The second ambition is to provide an overview of the existing literature. This overview is structured as a chronology to make explicit the historical order of the threads and concepts that have informed the current state of humour theory.

So far this all sounds 'cool and froody' to use a Zaphod Beeblebrox expression. Truth be told - I'm a lot more like Arthur Dent than the freewheeling Zaphod.

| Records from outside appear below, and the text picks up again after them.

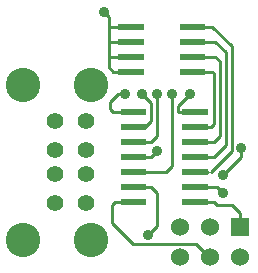
<source format=gbr>
G04 start of page 2 for group 0 idx 0 *
G04 Title: (unknown), component *
G04 Creator: pcb 20091103 *
G04 CreationDate: Mon 14 Mar 2011 03:34:43 AM GMT UTC *
G04 For: gjhurlbu *
G04 Format: Gerber/RS-274X *
G04 PCB-Dimensions: 600000 500000 *
G04 PCB-Coordinate-Origin: lower left *
%MOIN*%
%FSLAX25Y25*%
%LNFRONT*%
%ADD11C,0.0100*%
%ADD12C,0.0560*%
%ADD13C,0.1150*%
%ADD14C,0.0200*%
%ADD15C,0.0600*%
%ADD16C,0.0360*%
%ADD17R,0.0200X0.0200*%
%ADD18C,0.0910*%
%ADD19C,0.0380*%
G54D11*X108245Y437557D02*X112443D01*
X114000Y436000D01*
X112443Y442557D02*X116000Y439000D01*
X111443Y447557D02*X118000Y441000D01*
X108171Y432557D02*X111443D01*
X112000Y432000D01*
X108142Y432586D02*X108171Y432557D01*
X108142D02*Y432586D01*
X112000Y415000D02*X111000Y414000D01*
X112000Y432000D02*Y415000D01*
X114000Y436000D02*Y411000D01*
X112000Y409000D01*
X116000Y439000D02*Y408000D01*
X118000Y441000D02*Y406000D01*
X108500Y409000D02*Y409015D01*
X108515Y409000D01*
X108142Y442557D02*X112443D01*
X108142Y447557D02*X111443D01*
X108142Y437557D02*Y437454D01*
X108245Y437557D01*
X78500Y419000D02*X77500Y420000D01*
Y422500D01*
X80000Y425000D01*
X82500D01*
X81500Y419000D02*X78500D01*
X81142Y432557D02*X78443D01*
X77000Y434000D01*
X112000Y409000D02*X108515D01*
X112000Y404000D02*X116000Y408000D01*
X108500Y404000D02*X112000D01*
X118000Y406000D02*X111000Y399000D01*
X115000Y398000D02*X121000Y404000D01*
Y407000D01*
X110629Y370597D02*X110403D01*
X106000Y375000D01*
X108500Y394000D02*X113000D01*
X115000Y392000D01*
X118000Y388000D02*X113000D01*
X112000Y389000D01*
X109000D01*
X120629Y380597D02*Y385371D01*
X118000Y388000D01*
X111000Y414000D02*X108500D01*
Y419000D02*X100000D01*
Y421000D01*
X104000Y425000D01*
X98000Y401000D02*Y425000D01*
X88000Y409000D02*X91000D01*
X93000Y411000D01*
X88000Y414000D02*X89000D01*
X91000Y416000D01*
X93000Y411000D02*Y425000D01*
X91000Y416000D02*Y422000D01*
X88000Y425000D01*
X88500Y404000D02*X91000D01*
X77000Y437557D02*Y438000D01*
Y437557D02*Y438000D01*
Y450900D02*X75500Y452400D01*
X77000Y434000D02*Y437557D01*
X81142D02*X77000D01*
X81142Y442557D02*X77000D01*
Y438000D02*Y442557D01*
Y448000D02*Y450900D01*
Y447557D02*Y448000D01*
Y443000D02*Y447557D01*
Y442557D02*Y443000D01*
Y442557D02*Y443000D01*
Y447557D02*Y448000D01*
X81142Y447557D02*X77000D01*
X110214Y399000D02*X105714D01*
X88000D02*X96000D01*
X98000Y401000D01*
X91000Y404000D02*X93000Y406000D01*
X88500Y394000D02*X91000D01*
X93000Y392000D01*
Y381000D01*
X90000Y378000D01*
X106000Y375000D02*X85000D01*
X78000Y382000D01*
Y388000D01*
X79000Y389000D01*
X82000D01*
G54D12*X59254Y398422D03*
Y388622D03*
X69554Y406322D03*
Y398422D03*
Y388622D03*
X59254Y416122D03*
Y406322D03*
X69554Y416122D03*
G54D13*X70954Y428222D03*
X48554D03*
X70954Y376522D03*
X48554D03*
G54D14*G36*
X117629Y383597D02*Y377597D01*
X123629D01*
Y383597D01*
X117629D01*
G37*
G54D15*X120629Y370597D03*
X110629Y380597D03*
Y370597D03*
X100629Y380597D03*
Y370597D03*
G54D16*X82500Y425000D03*
X75500Y452400D03*
X104000Y425000D03*
X88000D03*
X93000D03*
X98000D03*
X93000Y406000D03*
X90000Y378000D03*
X115000Y392000D03*
X121000Y407000D03*
X115000Y398000D03*
G54D17*X102500Y399000D02*X109000D01*
X102500Y404000D02*X109000D01*
X102500Y409000D02*X109000D01*
X102500Y414000D02*X109000D01*
X102500Y419000D02*X109000D01*
X101642Y432557D02*X108142D01*
X101642Y437557D02*X108142D01*
X101642Y442557D02*X108142D01*
X101642Y447557D02*X108142D01*
X82000Y404000D02*X88500D01*
X82000Y399000D02*X88500D01*
X82000Y394000D02*X88500D01*
X82000Y389000D02*X88500D01*
X82000Y419000D02*X88500D01*
X82000Y414000D02*X88500D01*
X82000Y409000D02*X88500D01*
X102500Y389000D02*X109000D01*
X102500Y394000D02*X109000D01*
X81142Y447557D02*X87642D01*
X81142Y442557D02*X87642D01*
X81142Y437557D02*X87642D01*
X81142Y432557D02*X87642D01*
G54D16*G54D18*G54D19*G54D14*M02*

</source>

I've developed a personal relationship with a brick wall - I keep hitting my head against it and it doesn't seem to mind in the slightest.

More on this later.

Friday, February 19, 2010

GTVH.. additional thoughts

Of late I've been battling with the age old question of authorial intention in relation to the semantic-script theory (or SSTH) of Raskin and the more developed general theory (or GTVH) of Attardo and Raskin.

I've been thinking about my supervisor's work on the structures of political speeches and, in particular, the speeches of Churchill. The semantic and linguistic structures look so much like the structures of humour. Couplets and triplets working, often using incongruous elements, to make a memorable and surprising statement. Maybe this is why they can be so easily parodied? This leads me to question whether the application of the General Theory of Verbal Humour presupposes the intention of the script or performance. Would the GTVH give a 'false positive' if applied to "Now this is not the end. It is not even the beginning of the end. But it is, perhaps, the end of the beginning."

Anyway, these are the ongoing thoughts.